━━ Supplied passage ━━

The 2010–11 Venezuelan Professional Baseball League season ( or LVBP) was contested in two round robin league phases and a playoff final.

First league phase
This round is called "Ronda Eliminatoria" or  "Regular" by the league.

It was played from 12 October to 30 December.

The first five teams advanced to the second league phase.

Offensive and defensive leaders

Pitching
 Earned run average: Andrew Baldwin (Caribes) 2.08
 Wins: Yorman Bazardo (Tigres) 7

Batting
 Home runs: Luis Jiménez (Cardenales) 12
 Batting average: Josh Kroeger (Leones) 369

Second league phase
This round is called "Round Robin" or "Semi-final" by the league.

It was intended to be played from January, 2nd to January, 21st, but Aragua and Caracas ended in a tie, and had to play an extra tie-breaking game on 22 January. The extra game was played in Caracas because the Leones had finished with a better record during the first phase of the tournament.

The top two teams classified to the championship series.

(*) Aragua and Caracas played an extra, tie-breaking game to decide who would play against Anzoátegui in the final after finishing with a 10–6 record during the round robin/semi final phase. The extra game was played on 22 January 2011, in Caracas' "Universitario" stadium, with victory for the away team, Tigres de Aragua, with a 5–2 score.

Championship series

Games:

The Caribes de Anzoátegui were crowned LVBP 2010-2011 Champions. This is the first title in the franchise's 20-year history.

━━━
━━ Material shown ━━

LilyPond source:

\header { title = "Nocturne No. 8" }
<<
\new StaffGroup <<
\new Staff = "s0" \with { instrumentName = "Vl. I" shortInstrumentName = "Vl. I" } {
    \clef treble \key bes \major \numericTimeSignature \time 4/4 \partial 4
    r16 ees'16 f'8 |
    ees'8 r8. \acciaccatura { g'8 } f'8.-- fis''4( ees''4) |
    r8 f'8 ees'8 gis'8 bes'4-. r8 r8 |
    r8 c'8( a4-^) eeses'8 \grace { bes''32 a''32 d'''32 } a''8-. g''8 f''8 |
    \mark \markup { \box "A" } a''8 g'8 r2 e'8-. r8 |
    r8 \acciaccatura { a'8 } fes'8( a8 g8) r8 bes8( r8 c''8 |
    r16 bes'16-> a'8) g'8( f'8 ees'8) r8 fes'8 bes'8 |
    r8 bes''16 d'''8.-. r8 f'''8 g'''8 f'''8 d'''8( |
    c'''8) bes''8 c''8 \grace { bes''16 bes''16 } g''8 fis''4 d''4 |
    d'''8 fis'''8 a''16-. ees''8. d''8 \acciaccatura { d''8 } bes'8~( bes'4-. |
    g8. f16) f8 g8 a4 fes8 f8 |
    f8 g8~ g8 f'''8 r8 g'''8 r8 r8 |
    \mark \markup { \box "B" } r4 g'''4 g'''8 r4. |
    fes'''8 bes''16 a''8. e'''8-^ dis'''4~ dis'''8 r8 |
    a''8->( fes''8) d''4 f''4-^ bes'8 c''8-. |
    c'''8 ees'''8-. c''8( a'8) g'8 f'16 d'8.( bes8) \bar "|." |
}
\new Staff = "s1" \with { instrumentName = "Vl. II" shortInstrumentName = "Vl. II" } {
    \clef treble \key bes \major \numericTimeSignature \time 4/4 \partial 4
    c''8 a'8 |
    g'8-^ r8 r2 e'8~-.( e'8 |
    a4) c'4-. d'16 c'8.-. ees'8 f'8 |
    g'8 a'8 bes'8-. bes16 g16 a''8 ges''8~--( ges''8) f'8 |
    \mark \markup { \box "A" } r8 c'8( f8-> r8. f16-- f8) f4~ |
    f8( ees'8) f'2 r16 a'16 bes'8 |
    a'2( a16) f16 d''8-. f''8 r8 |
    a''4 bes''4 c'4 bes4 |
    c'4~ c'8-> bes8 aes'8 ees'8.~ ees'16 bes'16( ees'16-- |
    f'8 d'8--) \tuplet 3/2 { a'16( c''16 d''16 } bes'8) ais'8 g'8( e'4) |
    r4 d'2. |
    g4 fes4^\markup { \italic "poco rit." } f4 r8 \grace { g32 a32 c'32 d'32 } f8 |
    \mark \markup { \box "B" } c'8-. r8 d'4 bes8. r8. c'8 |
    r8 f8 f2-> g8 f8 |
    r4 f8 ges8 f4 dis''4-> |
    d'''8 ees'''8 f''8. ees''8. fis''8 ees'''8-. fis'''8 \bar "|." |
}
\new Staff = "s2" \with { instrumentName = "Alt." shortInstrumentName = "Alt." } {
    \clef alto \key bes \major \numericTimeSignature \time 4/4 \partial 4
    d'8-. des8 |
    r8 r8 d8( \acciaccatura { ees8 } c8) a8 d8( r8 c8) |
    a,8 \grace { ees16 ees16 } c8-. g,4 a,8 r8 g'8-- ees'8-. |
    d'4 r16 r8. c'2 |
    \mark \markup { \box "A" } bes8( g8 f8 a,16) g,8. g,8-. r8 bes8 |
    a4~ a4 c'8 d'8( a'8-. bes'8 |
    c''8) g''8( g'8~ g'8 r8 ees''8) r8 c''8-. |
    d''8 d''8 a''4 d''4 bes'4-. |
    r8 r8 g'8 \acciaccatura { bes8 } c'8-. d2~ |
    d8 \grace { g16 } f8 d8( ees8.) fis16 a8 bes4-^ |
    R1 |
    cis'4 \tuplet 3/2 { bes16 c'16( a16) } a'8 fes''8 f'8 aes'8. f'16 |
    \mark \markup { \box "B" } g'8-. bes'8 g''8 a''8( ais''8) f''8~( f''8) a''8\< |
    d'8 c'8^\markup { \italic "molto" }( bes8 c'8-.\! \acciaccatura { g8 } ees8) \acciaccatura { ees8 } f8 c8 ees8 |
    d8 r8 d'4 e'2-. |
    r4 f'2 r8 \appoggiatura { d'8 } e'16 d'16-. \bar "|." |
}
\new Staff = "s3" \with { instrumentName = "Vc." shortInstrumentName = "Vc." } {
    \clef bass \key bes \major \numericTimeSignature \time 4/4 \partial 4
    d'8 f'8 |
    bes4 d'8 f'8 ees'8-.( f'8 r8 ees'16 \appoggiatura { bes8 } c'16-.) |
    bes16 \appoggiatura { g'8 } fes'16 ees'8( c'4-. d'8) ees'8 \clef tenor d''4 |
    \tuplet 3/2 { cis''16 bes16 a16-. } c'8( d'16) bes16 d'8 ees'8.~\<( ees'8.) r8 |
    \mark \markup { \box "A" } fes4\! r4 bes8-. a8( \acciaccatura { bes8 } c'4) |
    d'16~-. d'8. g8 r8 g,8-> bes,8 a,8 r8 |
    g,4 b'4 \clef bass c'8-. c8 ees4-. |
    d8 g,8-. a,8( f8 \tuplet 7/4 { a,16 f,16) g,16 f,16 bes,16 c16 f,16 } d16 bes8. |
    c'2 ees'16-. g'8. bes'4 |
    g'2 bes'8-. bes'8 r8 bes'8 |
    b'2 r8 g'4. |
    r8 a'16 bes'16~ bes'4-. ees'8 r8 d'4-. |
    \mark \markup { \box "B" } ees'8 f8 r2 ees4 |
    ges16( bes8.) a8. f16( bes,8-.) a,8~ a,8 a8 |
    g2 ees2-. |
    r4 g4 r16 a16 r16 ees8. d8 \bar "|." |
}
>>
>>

━━━

**Tasks for this exercise:**
A - Decide whether each statement agrees with the baseball season text, and give yes or no along with the deciding words quoted from it. (i) The first league phase ran from 12 October to 30 December. (ii) The tie-breaking game between Aragua and Caracas was played in Aragua. (iii) The 2010–2011 championship was the Caribes de Anzoátegui's second title.
B - Copy the part of the baseball season text that starts at "The top two" and ends at "franchise's 20-year history.".
Work from the baseball season text alone.

**Answers to the problems:**
A -
(i) Yes: "It was played from 12 October to 30 December."
(ii) No: "The extra game was played in Caracas because the Leones had finished with a better record during the first phase of the tournament."
(iii) No: "This is the first title in the franchise's 20-year history."

B -
The top two teams classified to the championship series.

(*) Aragua and Caracas played an extra, tie-breaking game to decide who would play against Anzoátegui in the final after finishing with a 10–6 record during the round robin/semi final phase. The extra game was played on 22 January 2011, in Caracas' "Universitario" stadium, with victory for the away team, Tigres de Aragua, with a 5–2 score.

Championship series

Games:

The Caribes de Anzoátegui were crowned LVBP 2010-2011 Champions. This is the first title in the franchise's 20-year history.